Character matters

by Captain Bradley

More than a tad bit of irony this week in American sports. On the heels of a big-time football coach being fired for just too much to go into, we had the first and second year “students” of the NCAA Champs of basketball grab their NBA draft brass-ring. The former is a liar and cheated his employer and the latter 5 Wildcat starters just faked being college students to cash-in as the system allows. Hey, we know about fakes, cheaters, and liars around here. Just google the last few University of Tennessee Presidents and most recent coaching departures. There’s a pretty depressing character-deficit in sports…with one glaring exception.

Pat Summitt is that one exception, since John Wooden is not with us. Even better, Pat has more wins than ANY NCAA coach ever! Even the God of UCLA did not win over 38 years like Pat did. She is unique, driven, passionate…and leaving us too soon.

I really thought that she would be the little old lady of sports as I become a big, old man. Although Pat and my Dad, Allen, never met, I can see that same look in each of their faces. That horrible thief of a disease is a sneaky S.O.B. All that we are left with are memories and that’s okay, I guess.

Pat Summitt embodies success, class, leadership, and, most of all, character that she transferred quite well to hundreds or thousands of young people. That’s her legacy. One that may never be repeated, just like far more trivial NCAA records.

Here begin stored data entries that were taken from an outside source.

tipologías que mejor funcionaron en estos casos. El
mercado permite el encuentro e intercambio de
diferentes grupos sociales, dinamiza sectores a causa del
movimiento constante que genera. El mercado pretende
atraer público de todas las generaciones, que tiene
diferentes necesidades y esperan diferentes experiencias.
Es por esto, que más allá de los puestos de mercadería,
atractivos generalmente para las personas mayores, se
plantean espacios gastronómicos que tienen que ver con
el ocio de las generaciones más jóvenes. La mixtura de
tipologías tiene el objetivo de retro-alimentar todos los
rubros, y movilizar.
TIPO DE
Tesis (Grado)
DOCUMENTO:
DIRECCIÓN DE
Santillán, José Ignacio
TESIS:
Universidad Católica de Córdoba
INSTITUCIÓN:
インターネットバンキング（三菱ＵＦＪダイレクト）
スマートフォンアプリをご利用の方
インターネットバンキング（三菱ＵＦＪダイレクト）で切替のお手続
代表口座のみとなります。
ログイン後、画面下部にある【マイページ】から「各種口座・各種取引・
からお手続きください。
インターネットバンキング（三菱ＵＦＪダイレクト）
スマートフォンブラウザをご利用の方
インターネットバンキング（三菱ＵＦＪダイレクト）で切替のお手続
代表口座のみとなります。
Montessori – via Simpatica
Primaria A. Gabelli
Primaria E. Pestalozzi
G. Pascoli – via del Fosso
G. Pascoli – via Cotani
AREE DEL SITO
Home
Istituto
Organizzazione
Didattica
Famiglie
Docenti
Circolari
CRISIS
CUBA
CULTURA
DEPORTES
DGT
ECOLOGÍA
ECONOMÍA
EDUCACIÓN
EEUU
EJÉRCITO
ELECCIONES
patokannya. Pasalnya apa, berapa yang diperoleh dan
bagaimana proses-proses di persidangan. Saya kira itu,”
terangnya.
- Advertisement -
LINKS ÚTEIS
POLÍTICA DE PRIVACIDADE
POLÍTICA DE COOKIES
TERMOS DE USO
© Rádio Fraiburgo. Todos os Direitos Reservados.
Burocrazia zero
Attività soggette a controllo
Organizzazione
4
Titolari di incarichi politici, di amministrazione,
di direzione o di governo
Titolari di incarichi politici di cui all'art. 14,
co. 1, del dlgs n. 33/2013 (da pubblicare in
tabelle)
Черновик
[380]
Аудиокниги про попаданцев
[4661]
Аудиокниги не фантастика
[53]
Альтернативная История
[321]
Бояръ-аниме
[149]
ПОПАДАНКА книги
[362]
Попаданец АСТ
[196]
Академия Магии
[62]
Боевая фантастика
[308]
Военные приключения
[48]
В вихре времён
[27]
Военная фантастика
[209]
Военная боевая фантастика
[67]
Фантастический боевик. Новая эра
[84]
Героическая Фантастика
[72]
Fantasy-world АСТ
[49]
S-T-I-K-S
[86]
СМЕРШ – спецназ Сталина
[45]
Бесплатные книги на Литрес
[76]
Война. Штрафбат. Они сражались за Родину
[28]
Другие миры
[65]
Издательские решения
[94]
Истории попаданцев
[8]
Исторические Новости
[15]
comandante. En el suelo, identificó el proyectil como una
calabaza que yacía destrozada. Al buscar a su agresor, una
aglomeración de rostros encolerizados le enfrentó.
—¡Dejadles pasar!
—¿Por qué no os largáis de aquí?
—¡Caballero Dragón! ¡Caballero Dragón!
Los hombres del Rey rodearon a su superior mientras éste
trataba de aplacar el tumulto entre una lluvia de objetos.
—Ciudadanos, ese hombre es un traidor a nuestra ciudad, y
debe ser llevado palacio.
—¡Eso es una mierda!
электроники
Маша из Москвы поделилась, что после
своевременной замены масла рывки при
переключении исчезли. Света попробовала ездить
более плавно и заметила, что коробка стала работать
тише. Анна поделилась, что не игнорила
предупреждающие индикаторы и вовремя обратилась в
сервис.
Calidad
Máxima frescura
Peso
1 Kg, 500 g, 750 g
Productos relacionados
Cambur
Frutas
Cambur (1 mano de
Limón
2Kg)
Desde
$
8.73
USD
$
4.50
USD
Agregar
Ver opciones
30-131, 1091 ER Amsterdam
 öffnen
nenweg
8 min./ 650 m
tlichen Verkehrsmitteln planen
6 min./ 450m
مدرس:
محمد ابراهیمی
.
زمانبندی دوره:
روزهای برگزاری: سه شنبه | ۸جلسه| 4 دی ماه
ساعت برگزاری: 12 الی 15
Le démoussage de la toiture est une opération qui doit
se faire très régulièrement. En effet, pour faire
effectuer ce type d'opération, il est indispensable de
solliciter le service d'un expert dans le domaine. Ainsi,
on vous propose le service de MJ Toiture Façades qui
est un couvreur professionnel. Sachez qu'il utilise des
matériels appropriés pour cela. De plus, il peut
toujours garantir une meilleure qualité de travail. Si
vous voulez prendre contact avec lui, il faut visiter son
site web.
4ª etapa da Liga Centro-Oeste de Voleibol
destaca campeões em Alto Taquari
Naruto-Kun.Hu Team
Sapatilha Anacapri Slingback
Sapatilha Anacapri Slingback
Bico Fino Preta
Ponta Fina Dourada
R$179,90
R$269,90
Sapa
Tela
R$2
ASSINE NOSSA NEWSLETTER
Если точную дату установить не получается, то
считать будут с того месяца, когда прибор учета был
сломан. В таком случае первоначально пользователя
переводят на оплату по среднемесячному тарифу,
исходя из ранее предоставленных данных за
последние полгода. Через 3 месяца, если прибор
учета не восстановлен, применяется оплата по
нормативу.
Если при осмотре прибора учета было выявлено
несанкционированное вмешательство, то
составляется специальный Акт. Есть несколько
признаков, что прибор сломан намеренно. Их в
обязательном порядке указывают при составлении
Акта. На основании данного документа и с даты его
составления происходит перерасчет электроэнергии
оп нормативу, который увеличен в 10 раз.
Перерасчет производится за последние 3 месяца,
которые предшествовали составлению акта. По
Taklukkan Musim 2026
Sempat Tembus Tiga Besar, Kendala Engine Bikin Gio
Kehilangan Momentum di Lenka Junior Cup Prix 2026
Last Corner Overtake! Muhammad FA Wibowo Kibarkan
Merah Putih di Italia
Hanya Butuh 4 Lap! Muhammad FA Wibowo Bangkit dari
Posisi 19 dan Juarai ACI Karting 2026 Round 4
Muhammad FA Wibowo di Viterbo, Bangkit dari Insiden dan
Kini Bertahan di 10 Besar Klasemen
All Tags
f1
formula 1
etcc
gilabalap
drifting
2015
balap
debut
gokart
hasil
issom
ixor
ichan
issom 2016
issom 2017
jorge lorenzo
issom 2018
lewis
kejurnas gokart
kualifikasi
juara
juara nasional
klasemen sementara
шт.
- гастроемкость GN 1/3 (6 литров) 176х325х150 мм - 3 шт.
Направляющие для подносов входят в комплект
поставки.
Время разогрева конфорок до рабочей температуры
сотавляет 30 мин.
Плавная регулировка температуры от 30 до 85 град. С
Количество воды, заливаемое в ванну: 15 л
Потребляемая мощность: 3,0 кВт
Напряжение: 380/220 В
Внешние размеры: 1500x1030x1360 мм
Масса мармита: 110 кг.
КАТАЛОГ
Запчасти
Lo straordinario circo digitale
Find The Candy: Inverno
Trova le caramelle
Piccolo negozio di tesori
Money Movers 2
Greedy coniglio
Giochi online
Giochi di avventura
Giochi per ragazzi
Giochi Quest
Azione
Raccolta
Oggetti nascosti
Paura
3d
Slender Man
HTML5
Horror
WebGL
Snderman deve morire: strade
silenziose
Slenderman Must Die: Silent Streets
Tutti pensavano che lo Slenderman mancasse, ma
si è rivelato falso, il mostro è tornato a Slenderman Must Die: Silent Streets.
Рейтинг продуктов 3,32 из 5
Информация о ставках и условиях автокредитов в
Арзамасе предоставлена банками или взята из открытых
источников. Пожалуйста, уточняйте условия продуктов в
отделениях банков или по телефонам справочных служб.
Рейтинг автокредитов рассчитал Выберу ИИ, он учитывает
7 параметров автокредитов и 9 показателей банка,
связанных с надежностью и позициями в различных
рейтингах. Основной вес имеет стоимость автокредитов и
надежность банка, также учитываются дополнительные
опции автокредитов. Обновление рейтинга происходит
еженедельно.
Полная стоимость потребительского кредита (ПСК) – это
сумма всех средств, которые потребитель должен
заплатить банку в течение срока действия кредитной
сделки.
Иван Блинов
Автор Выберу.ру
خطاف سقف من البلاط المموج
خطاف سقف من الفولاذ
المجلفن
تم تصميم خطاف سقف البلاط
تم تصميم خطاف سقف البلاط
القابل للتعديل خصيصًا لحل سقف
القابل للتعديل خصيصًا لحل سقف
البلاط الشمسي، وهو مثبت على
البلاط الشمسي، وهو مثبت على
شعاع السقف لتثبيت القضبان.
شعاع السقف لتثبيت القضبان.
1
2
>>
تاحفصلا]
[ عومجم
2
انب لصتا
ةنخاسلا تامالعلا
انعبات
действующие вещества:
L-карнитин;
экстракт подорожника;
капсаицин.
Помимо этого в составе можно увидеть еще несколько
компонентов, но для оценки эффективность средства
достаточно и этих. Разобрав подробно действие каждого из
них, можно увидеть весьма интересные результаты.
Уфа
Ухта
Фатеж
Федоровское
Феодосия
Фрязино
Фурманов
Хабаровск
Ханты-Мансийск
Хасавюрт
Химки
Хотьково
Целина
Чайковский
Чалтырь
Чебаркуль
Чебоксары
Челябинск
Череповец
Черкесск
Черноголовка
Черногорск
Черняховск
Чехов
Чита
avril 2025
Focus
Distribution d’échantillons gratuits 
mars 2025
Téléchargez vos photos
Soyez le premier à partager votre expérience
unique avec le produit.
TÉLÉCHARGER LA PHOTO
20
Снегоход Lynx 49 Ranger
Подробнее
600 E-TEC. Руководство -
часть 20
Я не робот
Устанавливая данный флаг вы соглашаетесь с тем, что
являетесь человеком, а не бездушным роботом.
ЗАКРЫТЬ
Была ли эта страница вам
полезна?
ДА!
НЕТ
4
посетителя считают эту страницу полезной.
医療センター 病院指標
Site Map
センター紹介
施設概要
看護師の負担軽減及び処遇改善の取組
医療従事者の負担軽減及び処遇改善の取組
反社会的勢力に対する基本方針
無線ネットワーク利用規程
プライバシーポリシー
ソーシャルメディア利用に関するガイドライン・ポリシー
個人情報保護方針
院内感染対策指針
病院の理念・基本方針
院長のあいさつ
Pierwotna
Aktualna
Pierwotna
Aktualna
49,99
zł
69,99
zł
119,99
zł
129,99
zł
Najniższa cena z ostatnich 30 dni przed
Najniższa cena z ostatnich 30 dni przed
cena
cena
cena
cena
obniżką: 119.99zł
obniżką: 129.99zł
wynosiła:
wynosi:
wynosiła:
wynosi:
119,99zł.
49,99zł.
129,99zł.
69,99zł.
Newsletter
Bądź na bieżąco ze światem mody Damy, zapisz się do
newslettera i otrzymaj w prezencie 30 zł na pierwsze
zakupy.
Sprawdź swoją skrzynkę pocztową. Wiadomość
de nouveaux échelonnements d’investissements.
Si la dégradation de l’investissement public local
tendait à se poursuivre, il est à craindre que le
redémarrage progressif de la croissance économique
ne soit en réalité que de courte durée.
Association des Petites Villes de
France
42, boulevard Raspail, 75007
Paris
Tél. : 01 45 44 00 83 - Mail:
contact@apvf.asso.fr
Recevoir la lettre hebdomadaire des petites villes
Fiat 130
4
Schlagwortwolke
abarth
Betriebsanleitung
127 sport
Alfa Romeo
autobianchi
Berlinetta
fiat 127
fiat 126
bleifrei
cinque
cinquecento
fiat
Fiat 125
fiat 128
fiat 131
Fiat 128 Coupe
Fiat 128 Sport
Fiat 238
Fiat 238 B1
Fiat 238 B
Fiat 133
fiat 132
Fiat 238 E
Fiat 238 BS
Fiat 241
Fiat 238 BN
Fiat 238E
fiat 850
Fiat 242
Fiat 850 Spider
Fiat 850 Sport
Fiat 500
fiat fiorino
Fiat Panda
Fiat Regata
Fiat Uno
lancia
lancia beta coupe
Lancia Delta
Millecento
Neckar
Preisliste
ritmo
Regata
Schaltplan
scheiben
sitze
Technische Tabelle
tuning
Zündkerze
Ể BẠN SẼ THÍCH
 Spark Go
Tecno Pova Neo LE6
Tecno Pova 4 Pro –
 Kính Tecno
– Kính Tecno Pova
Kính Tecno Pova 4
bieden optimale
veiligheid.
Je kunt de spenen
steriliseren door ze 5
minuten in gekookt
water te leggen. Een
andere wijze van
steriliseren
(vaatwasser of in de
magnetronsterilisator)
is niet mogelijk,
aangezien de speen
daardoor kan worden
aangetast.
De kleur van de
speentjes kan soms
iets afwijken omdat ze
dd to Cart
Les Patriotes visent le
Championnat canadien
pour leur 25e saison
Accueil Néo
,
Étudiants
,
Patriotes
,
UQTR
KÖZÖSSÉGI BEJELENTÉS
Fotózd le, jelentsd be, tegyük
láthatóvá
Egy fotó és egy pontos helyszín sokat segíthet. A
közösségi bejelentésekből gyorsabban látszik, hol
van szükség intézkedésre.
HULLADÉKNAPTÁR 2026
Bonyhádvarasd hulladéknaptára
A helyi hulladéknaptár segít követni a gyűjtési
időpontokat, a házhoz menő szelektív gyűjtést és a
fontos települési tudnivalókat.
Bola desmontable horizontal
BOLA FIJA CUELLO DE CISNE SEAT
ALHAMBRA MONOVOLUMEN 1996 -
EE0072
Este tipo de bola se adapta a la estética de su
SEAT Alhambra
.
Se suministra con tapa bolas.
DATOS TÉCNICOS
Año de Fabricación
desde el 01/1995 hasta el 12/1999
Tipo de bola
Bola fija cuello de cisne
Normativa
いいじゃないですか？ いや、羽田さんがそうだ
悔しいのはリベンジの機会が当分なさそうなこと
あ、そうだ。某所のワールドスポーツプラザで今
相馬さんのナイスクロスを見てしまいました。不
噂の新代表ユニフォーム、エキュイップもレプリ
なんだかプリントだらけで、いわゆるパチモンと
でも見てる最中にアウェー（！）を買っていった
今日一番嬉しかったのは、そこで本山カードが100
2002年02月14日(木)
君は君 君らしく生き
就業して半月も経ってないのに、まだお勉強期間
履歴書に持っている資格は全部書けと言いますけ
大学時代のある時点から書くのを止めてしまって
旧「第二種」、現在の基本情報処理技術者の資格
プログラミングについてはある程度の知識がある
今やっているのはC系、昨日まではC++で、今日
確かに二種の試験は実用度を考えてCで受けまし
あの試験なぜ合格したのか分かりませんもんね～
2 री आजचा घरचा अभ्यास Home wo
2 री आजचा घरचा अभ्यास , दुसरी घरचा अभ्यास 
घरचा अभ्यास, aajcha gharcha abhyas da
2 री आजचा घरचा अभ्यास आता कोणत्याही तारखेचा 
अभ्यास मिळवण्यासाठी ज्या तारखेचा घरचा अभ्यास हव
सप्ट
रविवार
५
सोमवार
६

I have watched and enjoyed the Lady Vols, thanks to Pat, since I was too young to remember. She started coaching @ UT when I was 5 years old. Just a few years ago, I met her for the first time @ our first Leadership Knoxville 2009 session @ Neyland Stadium…then again @ our Legacy Parks Foundation luncheon a year or two ago…what a positive force for a greater-good she was and is still.

I never quite thought that our families could have such a consuming disease in-common. Who does? It is what it is, as a friend of mine likes to say. I just wish it wasn’t quite as it is for Pat, her son, my Dad, and millions of others out there who are slowly saying “goodbye”.